The report finds that, while support is high for current leading UK government policies to protect the natural environment both domestically and overseas, the UK public believes government and agencies are currently not doing enough. There is public support for new housing and infrastructure developments so long as they improve the natural environment, indicating support for the ‘biodiversity net gain principle’ included within the environment bill, which requires developers to ensure the natural environment be left in a better state than before.

The report also shows clear recognition of the benefits of nature from a mental and physical wellbeing perspective and a desire for local benefits from the natural environment. However, though urban green spaces and parks are the most visited natural environment by the UK public, they are perceived as relatively low value and quality.

Some of the key findings from the research include: -

  • Fewer than one in eight of the UK public (11%) claim that climate change or the natural environment are their single biggest concern.
  • Despite being a small personal concern, a third (33%) of people believe climate change should be the most important foreign policy priority for the UK government. Nature conservation is significantly less important at less than one in five (17%).
  • Plastic pollution was seen as the greatest threat to the UK’s natural environment (41%) followed by climate change (37%). Only 14% of the public perceived it to be a decline in plant and animal numbers.
  • The public strongly supports the leading domestic government policies to protect and enhance the natural environment. Protecting 30% of the UK’s land from environmental harm by 2030 is the most widely supported policy (75%), followed by a requirement for developers to enhance the natural environment when building new houses (74%).
  • Only a third (32%) of the public believes that local authorities are doing enough to protect and enhance the natural environment in the UK and this falls to 28% for the UK government. 
  • BA majority of people value the mental wellbeing (60%) and improved physical wellbeing (54%) benefits of natural environments. 
  • Nearly three-quarters (74%) of the public support a requirement for developers to enhance the natural environment when building new houses.
  • 72% of the public would be more likely to support new infrastructure development if the organisations constructing them are obliged to materially improve the local natural environment.

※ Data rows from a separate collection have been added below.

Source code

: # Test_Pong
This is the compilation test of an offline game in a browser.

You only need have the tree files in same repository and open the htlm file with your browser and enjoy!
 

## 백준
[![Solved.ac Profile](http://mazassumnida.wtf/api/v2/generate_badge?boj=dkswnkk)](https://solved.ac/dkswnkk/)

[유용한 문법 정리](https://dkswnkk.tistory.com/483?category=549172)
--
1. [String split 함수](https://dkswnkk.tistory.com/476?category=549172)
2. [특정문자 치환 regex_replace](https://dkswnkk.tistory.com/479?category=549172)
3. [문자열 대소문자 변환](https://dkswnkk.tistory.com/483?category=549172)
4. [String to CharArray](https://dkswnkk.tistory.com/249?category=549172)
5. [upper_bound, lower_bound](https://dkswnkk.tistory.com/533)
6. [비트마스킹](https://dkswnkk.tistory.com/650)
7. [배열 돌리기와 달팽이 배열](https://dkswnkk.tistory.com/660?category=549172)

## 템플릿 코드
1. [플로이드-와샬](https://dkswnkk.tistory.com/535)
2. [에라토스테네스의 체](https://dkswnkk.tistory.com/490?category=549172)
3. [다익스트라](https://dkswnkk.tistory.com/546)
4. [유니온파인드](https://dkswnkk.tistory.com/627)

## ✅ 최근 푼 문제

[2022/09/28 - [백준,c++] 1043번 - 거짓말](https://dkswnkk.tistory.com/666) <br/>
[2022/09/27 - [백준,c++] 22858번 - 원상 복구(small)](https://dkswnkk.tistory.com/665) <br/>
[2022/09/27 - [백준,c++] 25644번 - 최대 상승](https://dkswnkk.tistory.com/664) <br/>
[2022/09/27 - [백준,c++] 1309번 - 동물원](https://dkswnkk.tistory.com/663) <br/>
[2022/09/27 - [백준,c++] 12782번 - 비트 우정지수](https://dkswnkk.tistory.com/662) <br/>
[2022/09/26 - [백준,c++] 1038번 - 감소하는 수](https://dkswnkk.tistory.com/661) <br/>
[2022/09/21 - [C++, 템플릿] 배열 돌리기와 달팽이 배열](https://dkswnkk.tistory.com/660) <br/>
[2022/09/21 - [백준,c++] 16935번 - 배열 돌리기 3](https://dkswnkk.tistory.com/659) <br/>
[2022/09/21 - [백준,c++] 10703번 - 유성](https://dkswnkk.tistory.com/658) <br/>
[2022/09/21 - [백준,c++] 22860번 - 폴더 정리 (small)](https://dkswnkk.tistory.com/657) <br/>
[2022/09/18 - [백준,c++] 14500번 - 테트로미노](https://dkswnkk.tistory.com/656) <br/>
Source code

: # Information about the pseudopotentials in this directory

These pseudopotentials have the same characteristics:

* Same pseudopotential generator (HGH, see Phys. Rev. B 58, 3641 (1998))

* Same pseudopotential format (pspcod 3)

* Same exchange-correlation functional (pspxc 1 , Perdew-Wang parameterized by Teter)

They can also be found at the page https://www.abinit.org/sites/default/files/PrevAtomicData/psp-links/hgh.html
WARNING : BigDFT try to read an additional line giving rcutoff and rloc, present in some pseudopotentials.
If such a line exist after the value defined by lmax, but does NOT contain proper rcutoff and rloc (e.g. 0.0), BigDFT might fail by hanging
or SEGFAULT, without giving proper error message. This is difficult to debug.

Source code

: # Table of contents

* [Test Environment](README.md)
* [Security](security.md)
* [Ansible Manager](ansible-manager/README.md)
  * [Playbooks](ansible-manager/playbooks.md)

Reflecting on the findings, Tom Butterworth, technical director for natural capital and biodiversity at WSP, said: “Public support for infrastructure projects which improve the local natural environment is timely given recent amendments to the environment bill mandating biodiversity net gain to nationally significant infrastructure projects. 

“It will not be mandatory though until nearly 2024, giving us only six years to the 2030 target to reverse species decline. We need to be doing as much as possible as quickly as possible to protect and enhance nature and biodiversity, as time is short to realise these ambitions.”

Jenny Merriman, associate director for natural capital and biodiversity at WSP, said: “According to the polling, the public do not consider government to be doing enough to protect and enhance the natural environment. Local authorities have a pivotal role to play and public support was evident in the survey for money to be spent locally for nature protection. “

Patrick Hall, senior research fellow at Bright Blue and report author, commented: “The public strongly supports the government’s current policies to protect and restore the natural environment. However, the public expect to see the government and its agencies taking a higher level of responsibility than currently to conserve nature.

“The public marginally favours more interventionist policies for the protection of the natural environment over those which are financially incentivising. The public want to see higher fines for littering, minimum product standards, mandatory product labelling and bans on non-recyclable black plastic and non-flushable wet wipes.”